* _Records for processing_:
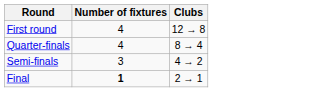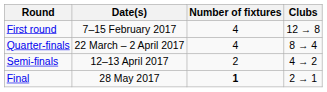+ column: Date(s) | 7–15 February 2017 | 22 March – 2 April 2017 | 12–13 April 2017 | 28 May 2017
Semi-finals | Number of fixtures: 3 -> 2
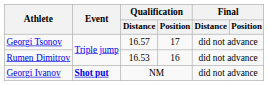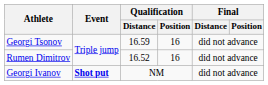Georgi Tsonov | Qualification / Distance: 16.57 -> 16.59
Georgi Tsonov | Qualification / Position: 17 -> 16
Rumen Dimitrov | Qualification / Distance: 16.53 -> 16.52
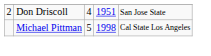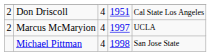Don Driscoll | column 5: San Jose State -> Cal State Los Angeles
+ row: 2 | Marcus McMaryion | 4 | 1997 | UCLA
Michael Pittman | column 3: 5 -> 4
Michael Pittman | column 5: Cal State Los Angeles -> San Jose State
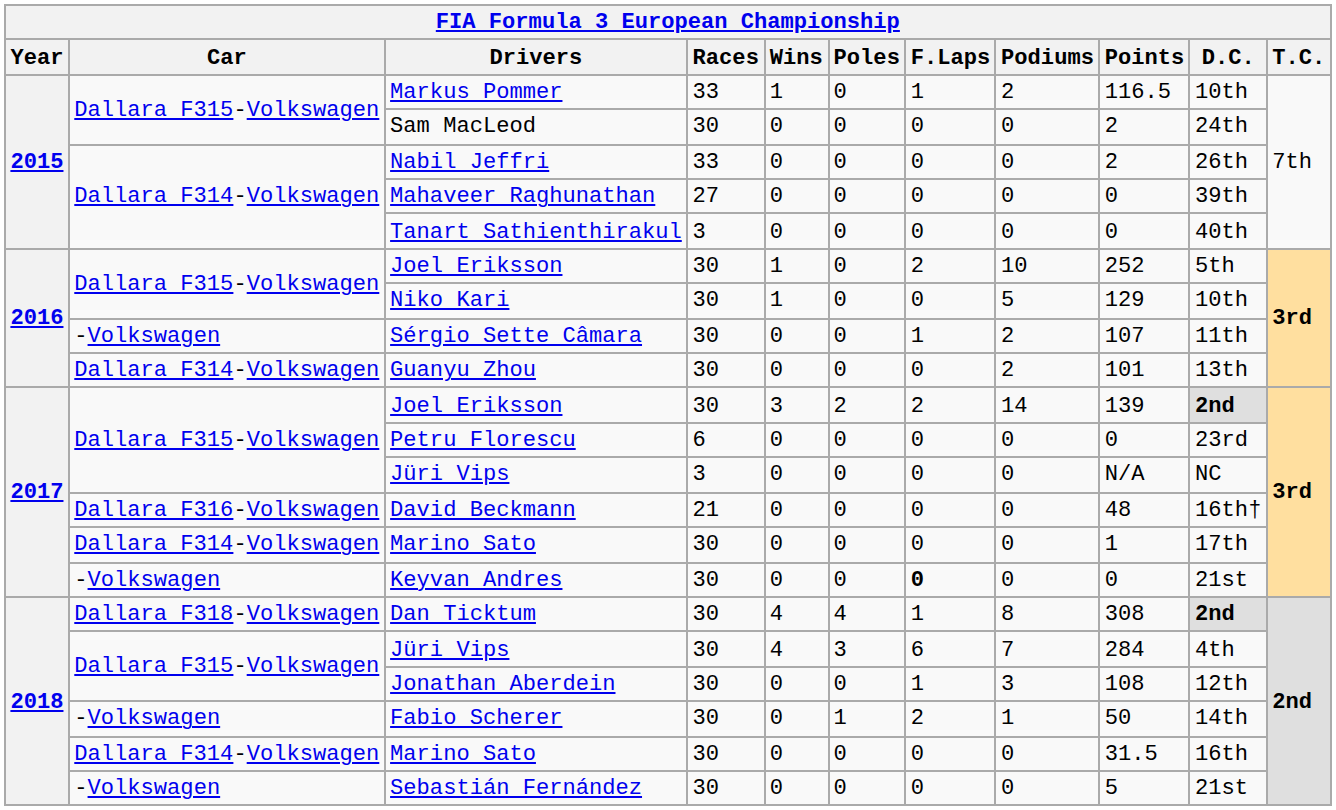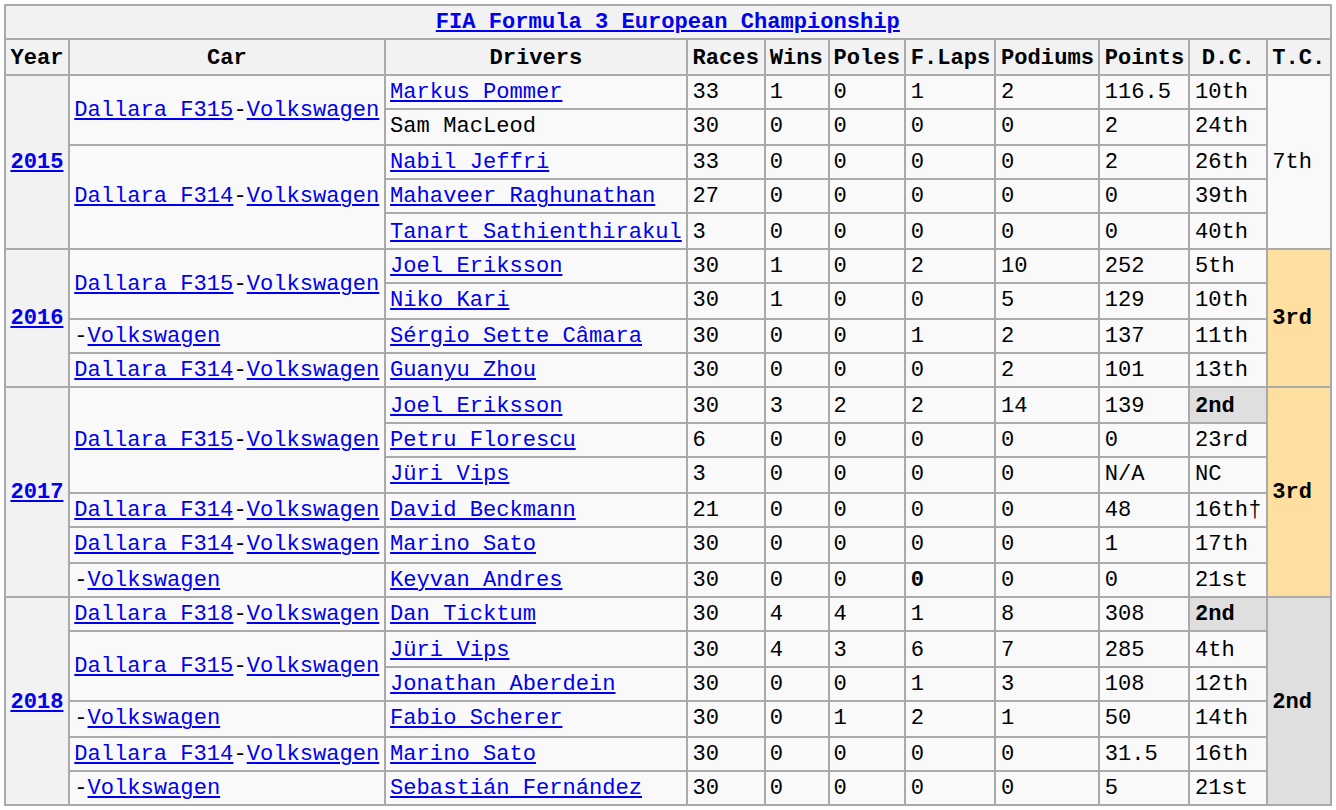Sérgio Sette Câmara | Points: 107 -> 137
David Beckmann | Car: Dallara F316-Volkswagen -> Dallara F314-Volkswagen
2018 / Jüri Vips | Points: 284 -> 285
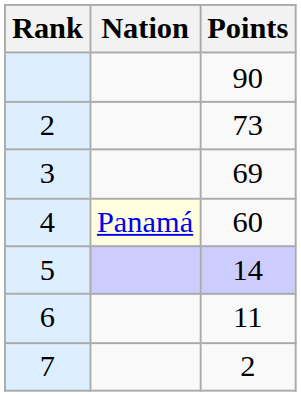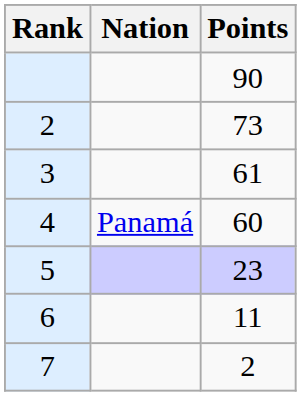3 | Points: 69 -> 61
4 | Nation: lightyellow background -> no background
5 | Points: 14 -> 23
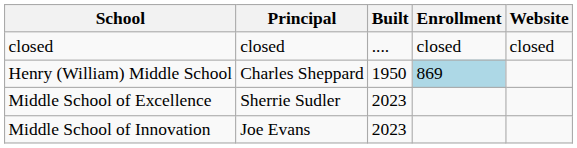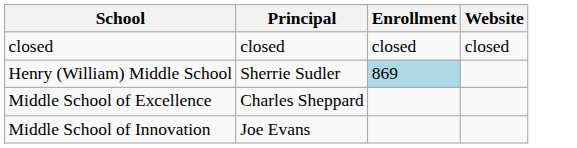- column: Built | .... | 1950 | 2023 | 2023
Henry (William) Middle School | Principal: Charles Sheppard -> Sherrie Sudler
Middle School of Excellence | Principal: Sherrie Sudler -> Charles Sheppard
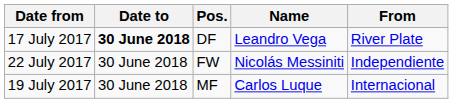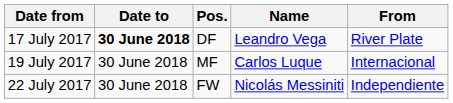rows swapped: 19 July 2017 <-> 22 July 2017
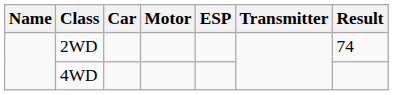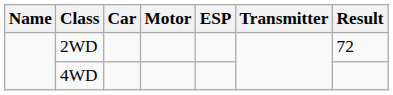2WD | Result: 74 -> 72
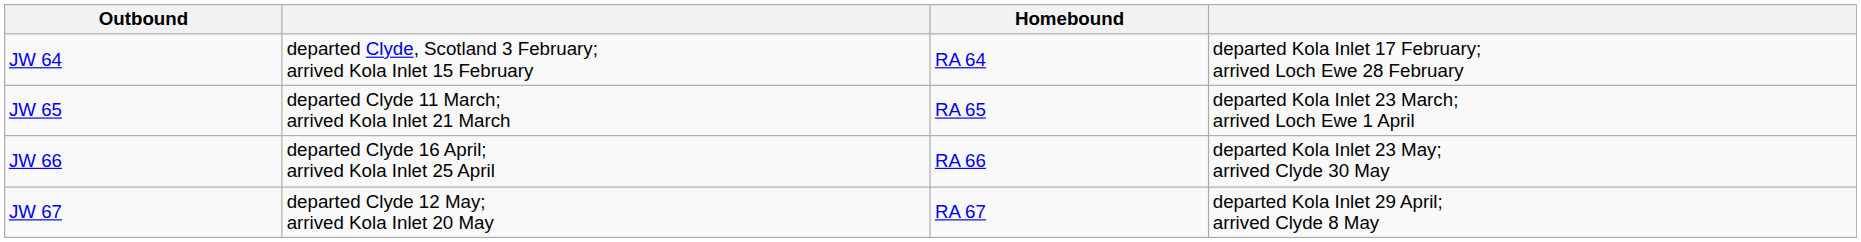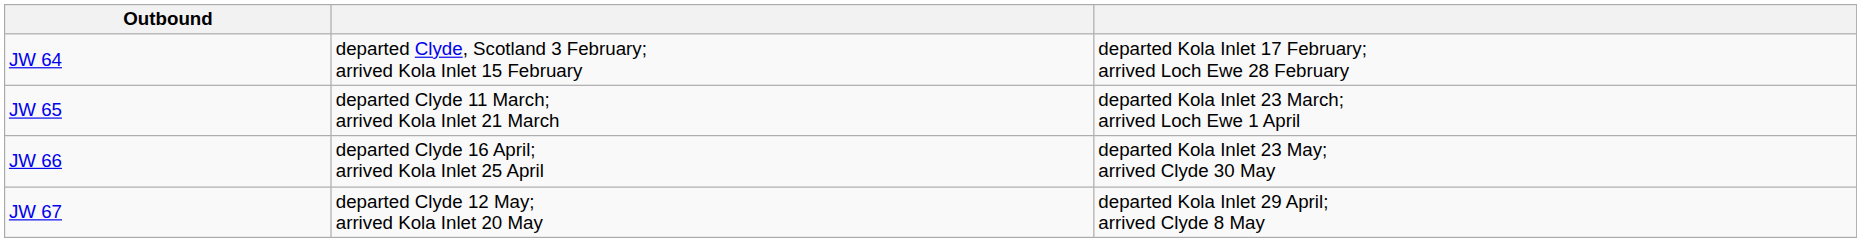- column: Homebound | RA 64 | RA 65 | RA 66 | RA 67
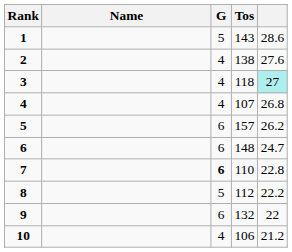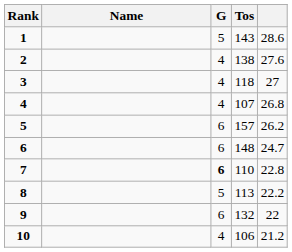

* _What needs to be done_: Please copy out each line of the entries above that contains the string "Michael". Case matters.

* _Full answer_:
Michael Pittman | column 3: 5 -> 4
Michael Pittman | column 5: Cal State Los Angeles -> San Jose State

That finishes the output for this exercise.